Annie slowly drew in a breath, holding her answer for as long as she thought she could manage. “It’s known as morte.”

“Morte.” She moved slowly towards Annie. “As in ‘death’.” Helena’s tone was so passive that one could almost imagine she was discussing something unassuming. “Have you ever read of any of your parent’s books on the subject?”

Annie felt she was being held up for display to the rest of the class, and she wasn’t liking it at all. There was little she could do, however: he choices were limited to refusing to answer—and probably getting on the professor’s bad side should that happen—or admitting to her background. “Yes, I have, Professor. I’ve read both.”

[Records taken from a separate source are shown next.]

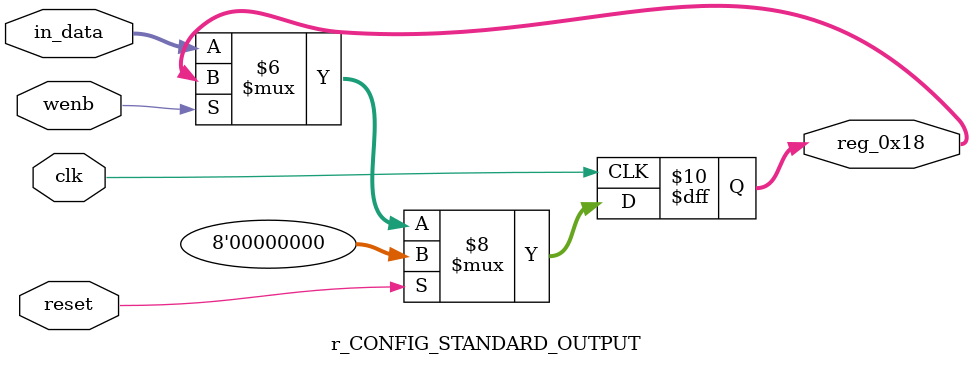
<source format=v>
module r_CONFIG_STANDARD_OUTPUT(output reg [7:0] reg_0x18, input wire reset, input wire wenb, input wire [7:0] in_data, input wire clk);
	always@(posedge clk)
	begin
		if(reset==0) begin
			if(wenb==0)
				reg_0x18<=in_data;
			else
				reg_0x18<=reg_0x18;
		end
		else
			reg_0x18<=8'h00;
	end
endmodule
</source>
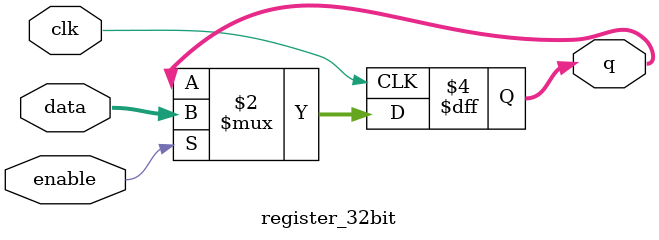
<source format=sv>
module register_32bit (
    input clk,
    input enable,
    input [31:0] data,
    output [31:0] q
);

    // 32-bit register with enable using single always_ff block
    always_ff @(posedge clk) begin
        if (enable) begin
            q <= data;
        end
    end

endmodule
</source>
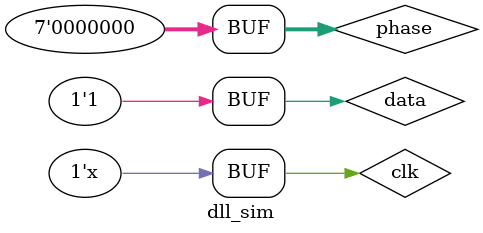
<source format=v>
`timescale 1ns / 1ps

module dll_sim;

reg data = 0;
reg [6:0] phase = 0;
reg clk = 0;
wire usb_clk;
wire [6:0] count;
wire edgedetect;


usb_dll USB_DLL (
    .i_clk(clk),
    .i_data(data),
    .i_phase_set(phase),
    .count(count),
    .edgedetect(edgedetect),
    .o_usb_clk(usb_clk)
);

always #5 clk = ~clk;

initial begin
    data=0; #20;
    data=1; #667;
    data=0; #667;
    data=1; #667;
end

endmodule

</source>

“Did you ever get any others to read?”

“Yes.” She was meeting Helena’s nonchalant stare with one that was filled with far more emotion. “I picked up a book on the subject two years ago—”

“When you were nine?”

Someone behind Annie said something too faint for her to hear: she imagined they found the idea of a nine year old girl reading up on death spells a bit morbid. “Yes, Professor. I was for my ninth birthday, actually.”

“Your parents obviously had your future education in mind.” She didn’t chuckle or appear to make fun of Annie: if anything, she was showing an interest in what she knew. “What’s your favorite morte spell?” She arched her left eyebrow. “I’m certain you have one.”

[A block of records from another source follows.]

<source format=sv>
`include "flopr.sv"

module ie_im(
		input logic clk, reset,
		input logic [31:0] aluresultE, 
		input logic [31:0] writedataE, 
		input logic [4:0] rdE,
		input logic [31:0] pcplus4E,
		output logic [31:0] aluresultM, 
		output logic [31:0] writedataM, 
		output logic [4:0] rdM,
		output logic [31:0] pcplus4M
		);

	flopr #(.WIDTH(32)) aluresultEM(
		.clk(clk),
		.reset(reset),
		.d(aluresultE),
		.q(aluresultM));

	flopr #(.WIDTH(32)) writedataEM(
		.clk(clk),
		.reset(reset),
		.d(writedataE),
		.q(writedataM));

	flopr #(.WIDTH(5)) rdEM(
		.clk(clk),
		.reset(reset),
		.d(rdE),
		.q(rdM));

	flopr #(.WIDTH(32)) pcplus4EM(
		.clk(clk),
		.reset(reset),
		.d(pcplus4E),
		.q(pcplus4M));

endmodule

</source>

Annie wasn’t about to back away from the professor’s questioning, not now. Exsanguination.”

Helena stopped and did something unexpected: she smiled. “Oh, my.” Now she chuckled. “That was my mother’s favorite. It was one of the first spells she taught me—”

This time the voice that spoke—a boy’s—was much clearer. “Huh? What a freak show.”

Silence.” Helena pointed into the class, not bothering to look in the direction of the comment. “Or you’ll find out just what sort of freak show this class can become.” She addressed Annie. “Do you know what my favorite morte spell is?”

“No.”

“Electrify.” Helena shifted her weight to her right leg. “It’s one of those spells—like exsanguination—that once you understand how to control all the subtleties, can be used for more than killing someone.” She lazily stared off towards the class. “It’s comes in handy in my other duties to The Foundation.”

Though the professor’s comment was lost on the rest of the class, Annie understood the allusion:  Professor Lovecraft was a Guardian.

 

Nothing livens up an afternoon class like discussing various death spells with an eleven year old student.

Now, while I was writing all this stuff, I was listening to music, which is something I normally do, because it’s far less of a distraction than having the TV on in the background.  I was listening to old Genesis concerts–“bootlegs,” as they are properly called–and one was as far different from the other as you could get.  The one I listened to when writing my article was recorded on 10/30/1981, during the Abacab Tour and a few weeks after they were booed by fans during their Leiden, The Netherlands, show–that concert was where Phil said he was gonna come out and kick the shit out of everyone.  (True story.)  The second was recorded almost six years to the day, on 11/01/1975, in Lakeland, Florida, USA, during The Lamb Lies Down on Broadway Tour.  Two different shows, very different recordings of different songs done at different times.  One might say the writing employed different voices for different projects.

Which was probably why I went for such a dramatic shift in music to carry off different shifts in my writing, because one was so unlike the other–

Or maybe I needed a simple break from reality.